Collected data
——

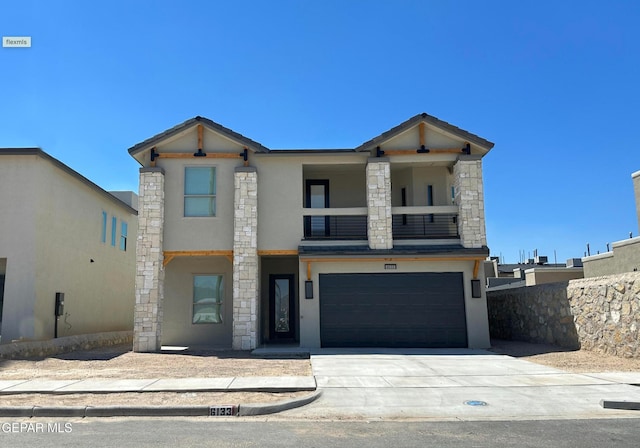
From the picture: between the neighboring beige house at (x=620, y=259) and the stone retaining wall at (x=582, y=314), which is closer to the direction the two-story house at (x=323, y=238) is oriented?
the stone retaining wall

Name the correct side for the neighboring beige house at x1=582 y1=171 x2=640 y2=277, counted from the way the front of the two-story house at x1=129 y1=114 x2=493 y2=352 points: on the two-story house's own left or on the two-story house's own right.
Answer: on the two-story house's own left

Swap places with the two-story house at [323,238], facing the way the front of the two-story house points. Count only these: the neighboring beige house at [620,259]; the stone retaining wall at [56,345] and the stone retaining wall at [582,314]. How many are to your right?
1

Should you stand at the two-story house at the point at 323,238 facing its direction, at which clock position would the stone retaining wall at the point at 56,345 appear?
The stone retaining wall is roughly at 3 o'clock from the two-story house.

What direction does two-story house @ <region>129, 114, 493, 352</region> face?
toward the camera

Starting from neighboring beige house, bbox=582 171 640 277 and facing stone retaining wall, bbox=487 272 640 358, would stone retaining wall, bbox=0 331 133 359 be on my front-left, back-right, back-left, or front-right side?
front-right

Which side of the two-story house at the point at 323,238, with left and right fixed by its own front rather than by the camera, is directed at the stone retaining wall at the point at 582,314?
left

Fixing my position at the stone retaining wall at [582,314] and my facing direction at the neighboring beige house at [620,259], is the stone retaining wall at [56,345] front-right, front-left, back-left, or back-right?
back-left

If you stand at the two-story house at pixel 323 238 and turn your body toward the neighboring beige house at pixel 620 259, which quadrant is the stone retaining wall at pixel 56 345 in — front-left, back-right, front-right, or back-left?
back-left
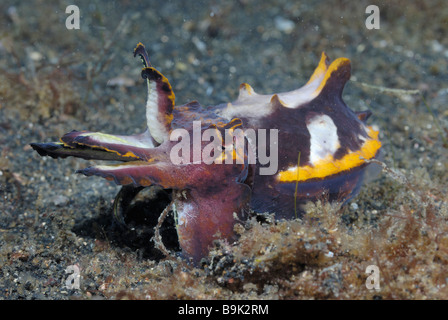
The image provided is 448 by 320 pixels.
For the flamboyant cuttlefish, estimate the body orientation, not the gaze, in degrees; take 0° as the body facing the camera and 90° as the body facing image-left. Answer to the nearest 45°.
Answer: approximately 90°
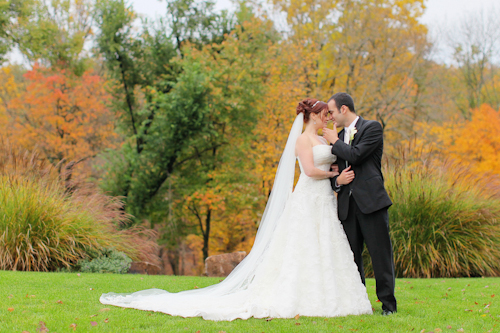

——

§ Try it
State how many lines in the entries above contain the string "Answer", counting only matches in the same case. Give the number alone.

§ Response for this exercise
3